In 2017, Von D hired Davidson as the manager of his popular West Hollywood tattoo shop, High Voltage Tattoo, a Los Angeles hotspot that went out of business in March 2020 due to the coronavirus, the suit says. Three months later, California began reopening non-essential personal care businesses and although Davidson wanted to keep everyone safe, his concerns were quickly dismissed by Von D, who “made it clear to Mrs. Davidson and the other employees that she refused to enforce any of the mandate rules, including the use of face coverings, and continued to go so far as to dismiss the COVID-19 pandemic as a whole,” according to the complaint.

Von D asked an employee who wore a mask: “Are you going to wear a maxi pad on your face?” and also told another worker that the person’s choice to cover their face was influenced by “a state of fear based on the mainstream media narrative,” the lawsuit says.

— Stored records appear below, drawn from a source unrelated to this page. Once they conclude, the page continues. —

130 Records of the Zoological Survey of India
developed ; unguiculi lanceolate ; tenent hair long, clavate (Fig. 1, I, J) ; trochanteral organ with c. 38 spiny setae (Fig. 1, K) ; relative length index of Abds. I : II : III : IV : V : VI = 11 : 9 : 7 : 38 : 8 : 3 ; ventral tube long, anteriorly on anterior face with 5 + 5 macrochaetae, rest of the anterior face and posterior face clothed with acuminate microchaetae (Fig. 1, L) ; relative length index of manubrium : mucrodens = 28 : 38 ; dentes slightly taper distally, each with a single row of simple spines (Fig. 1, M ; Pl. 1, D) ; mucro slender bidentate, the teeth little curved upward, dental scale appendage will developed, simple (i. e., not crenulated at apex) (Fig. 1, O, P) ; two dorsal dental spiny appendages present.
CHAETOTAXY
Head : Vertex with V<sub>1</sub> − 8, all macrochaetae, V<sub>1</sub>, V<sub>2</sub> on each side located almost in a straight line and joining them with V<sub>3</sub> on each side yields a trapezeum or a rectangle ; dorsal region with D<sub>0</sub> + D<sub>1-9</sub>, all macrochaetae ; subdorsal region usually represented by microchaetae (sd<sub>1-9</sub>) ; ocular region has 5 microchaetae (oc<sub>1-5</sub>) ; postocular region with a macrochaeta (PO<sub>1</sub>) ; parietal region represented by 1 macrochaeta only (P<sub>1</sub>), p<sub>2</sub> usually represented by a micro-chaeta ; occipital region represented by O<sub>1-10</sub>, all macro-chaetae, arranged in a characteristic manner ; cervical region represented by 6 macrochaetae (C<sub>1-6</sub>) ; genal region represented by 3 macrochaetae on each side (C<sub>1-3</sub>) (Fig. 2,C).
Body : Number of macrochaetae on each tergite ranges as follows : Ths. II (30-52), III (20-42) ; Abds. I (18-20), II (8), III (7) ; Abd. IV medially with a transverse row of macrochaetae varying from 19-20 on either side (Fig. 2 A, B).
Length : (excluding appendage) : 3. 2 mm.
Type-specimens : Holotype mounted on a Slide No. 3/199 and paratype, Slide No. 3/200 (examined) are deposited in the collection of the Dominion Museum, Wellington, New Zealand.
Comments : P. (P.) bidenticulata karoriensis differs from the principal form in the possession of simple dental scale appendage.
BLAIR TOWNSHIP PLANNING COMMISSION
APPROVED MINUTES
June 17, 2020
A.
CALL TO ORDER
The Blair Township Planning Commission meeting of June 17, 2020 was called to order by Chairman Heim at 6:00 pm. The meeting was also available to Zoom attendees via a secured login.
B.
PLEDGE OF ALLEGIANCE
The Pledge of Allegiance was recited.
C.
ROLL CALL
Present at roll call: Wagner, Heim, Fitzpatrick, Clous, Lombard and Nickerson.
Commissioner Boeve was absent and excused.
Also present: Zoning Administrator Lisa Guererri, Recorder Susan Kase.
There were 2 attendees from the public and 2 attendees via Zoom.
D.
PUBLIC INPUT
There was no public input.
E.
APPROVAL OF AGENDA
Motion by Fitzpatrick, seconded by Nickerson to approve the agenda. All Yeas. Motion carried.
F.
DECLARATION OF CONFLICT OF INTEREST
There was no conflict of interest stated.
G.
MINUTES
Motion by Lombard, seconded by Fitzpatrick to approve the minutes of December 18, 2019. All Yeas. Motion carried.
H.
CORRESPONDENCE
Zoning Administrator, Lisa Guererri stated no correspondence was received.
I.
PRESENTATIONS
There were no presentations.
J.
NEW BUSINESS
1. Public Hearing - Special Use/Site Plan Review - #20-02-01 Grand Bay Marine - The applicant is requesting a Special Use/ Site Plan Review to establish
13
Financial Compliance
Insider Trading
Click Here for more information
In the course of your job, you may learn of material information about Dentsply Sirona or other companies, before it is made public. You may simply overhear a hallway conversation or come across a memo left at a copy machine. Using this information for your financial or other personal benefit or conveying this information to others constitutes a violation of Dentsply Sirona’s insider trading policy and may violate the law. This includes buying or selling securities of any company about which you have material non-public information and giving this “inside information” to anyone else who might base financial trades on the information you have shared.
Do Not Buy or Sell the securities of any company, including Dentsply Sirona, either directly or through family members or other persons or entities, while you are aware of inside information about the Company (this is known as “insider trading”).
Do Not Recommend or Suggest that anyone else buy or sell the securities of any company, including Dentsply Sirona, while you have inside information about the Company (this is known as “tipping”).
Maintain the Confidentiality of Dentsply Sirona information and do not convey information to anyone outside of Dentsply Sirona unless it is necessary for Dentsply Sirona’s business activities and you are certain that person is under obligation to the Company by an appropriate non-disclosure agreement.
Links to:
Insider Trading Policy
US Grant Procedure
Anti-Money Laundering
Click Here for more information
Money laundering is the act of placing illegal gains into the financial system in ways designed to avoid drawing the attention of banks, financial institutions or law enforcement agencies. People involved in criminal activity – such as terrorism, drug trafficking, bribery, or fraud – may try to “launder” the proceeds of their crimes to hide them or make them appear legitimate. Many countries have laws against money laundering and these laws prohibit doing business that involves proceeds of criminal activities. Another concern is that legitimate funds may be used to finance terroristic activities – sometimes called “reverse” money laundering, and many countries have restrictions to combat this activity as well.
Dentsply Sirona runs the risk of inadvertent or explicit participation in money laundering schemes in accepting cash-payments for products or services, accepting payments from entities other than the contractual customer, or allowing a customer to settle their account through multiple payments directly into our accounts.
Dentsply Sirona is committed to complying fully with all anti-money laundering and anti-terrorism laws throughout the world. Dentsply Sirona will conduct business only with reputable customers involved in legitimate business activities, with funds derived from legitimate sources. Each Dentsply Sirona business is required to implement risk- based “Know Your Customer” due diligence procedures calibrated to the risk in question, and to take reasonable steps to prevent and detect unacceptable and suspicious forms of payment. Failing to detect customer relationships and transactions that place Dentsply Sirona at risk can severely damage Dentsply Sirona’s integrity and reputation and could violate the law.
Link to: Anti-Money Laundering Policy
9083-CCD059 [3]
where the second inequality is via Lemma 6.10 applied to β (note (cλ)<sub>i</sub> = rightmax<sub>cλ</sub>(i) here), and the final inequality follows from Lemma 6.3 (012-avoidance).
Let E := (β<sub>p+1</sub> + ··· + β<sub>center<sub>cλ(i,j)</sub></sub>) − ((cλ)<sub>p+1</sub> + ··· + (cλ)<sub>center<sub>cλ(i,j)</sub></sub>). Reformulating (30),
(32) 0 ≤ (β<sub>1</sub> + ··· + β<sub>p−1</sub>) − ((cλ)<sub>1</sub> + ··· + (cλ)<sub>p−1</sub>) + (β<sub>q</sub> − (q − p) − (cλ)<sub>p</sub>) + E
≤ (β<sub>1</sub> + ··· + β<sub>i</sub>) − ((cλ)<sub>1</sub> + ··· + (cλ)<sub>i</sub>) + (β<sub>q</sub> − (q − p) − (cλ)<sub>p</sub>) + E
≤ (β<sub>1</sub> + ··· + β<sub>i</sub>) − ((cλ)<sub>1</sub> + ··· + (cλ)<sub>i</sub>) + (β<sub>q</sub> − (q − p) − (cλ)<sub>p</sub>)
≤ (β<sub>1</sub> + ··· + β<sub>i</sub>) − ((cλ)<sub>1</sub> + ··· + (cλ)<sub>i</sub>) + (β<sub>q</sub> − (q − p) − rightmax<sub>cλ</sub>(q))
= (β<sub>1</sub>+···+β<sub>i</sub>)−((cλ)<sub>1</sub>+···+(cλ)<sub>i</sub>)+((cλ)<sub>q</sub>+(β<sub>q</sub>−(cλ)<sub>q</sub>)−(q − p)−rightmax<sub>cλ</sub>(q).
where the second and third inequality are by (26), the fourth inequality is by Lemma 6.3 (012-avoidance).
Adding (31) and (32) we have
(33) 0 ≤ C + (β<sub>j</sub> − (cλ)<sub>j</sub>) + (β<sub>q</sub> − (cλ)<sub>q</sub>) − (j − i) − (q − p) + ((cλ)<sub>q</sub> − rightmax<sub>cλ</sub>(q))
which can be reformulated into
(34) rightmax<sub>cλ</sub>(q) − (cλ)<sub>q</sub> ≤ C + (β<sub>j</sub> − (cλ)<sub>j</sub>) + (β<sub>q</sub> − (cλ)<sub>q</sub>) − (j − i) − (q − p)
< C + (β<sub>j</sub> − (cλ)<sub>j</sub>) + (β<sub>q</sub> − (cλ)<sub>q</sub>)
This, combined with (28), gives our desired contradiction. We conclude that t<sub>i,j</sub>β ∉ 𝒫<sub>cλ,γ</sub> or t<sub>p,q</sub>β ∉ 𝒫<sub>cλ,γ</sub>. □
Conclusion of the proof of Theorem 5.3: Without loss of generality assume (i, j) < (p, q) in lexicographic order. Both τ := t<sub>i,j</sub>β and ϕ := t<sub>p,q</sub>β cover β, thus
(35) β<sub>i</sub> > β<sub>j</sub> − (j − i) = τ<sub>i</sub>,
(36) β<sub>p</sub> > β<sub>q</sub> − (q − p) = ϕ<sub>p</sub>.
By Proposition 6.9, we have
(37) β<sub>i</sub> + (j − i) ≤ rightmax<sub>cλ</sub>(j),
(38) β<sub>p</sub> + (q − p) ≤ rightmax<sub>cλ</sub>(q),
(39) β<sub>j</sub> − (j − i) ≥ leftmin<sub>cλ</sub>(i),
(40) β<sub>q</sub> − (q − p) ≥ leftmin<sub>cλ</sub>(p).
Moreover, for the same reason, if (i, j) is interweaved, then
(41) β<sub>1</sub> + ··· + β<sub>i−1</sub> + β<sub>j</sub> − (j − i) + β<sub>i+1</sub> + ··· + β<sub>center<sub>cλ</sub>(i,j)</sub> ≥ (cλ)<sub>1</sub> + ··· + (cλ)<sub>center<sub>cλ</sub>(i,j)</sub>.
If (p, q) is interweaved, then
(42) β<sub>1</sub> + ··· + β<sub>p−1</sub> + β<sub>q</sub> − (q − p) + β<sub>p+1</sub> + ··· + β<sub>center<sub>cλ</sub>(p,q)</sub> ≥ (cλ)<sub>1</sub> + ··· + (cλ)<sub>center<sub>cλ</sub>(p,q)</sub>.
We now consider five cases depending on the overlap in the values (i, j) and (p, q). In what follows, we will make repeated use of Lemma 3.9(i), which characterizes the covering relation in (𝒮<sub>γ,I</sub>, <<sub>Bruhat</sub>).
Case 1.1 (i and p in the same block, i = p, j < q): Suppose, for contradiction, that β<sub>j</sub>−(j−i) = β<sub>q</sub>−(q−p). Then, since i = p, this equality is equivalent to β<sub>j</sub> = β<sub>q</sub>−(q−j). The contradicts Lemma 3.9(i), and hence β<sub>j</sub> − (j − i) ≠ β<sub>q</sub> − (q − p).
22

Davidson, who has diabetes, did not feel safe enough to return to work after the June 2020 reopening and unsuccessfully tried to reason with Von D regarding his “extremist views on COVID-19 safety precautions,” says the pursuit. The plaintiff then reported her health concerns regarding the high-voltage tattoo to the Los Angeles County Department of Public Health and Governor Gavin Newsom’s office, the suit says.

Despite a second closure order announced in July 2020 for indoor personal care facilities, High Voltage Tattoo “illegally remained open,” the suit states. That same month, Von D retaliated against Davidson by firing her because she leaked information to authorities about High Voltage Tattoo’s alleged non-compliance with local, state or federal health regulations, according to the suit.

“Ms. Davidson loved her job and was devastated by the loss of her job and her livelihood,” the lawsuit states.

Von D also failed to pay Davidson a minimum hourly wage or pay him the overtime rate, according to the suit.

Last October, Von D announced that she was closing High Voltage Tattoo, which featured on the TLC reality show “LA Ink,” and was moving with her family to Indiana.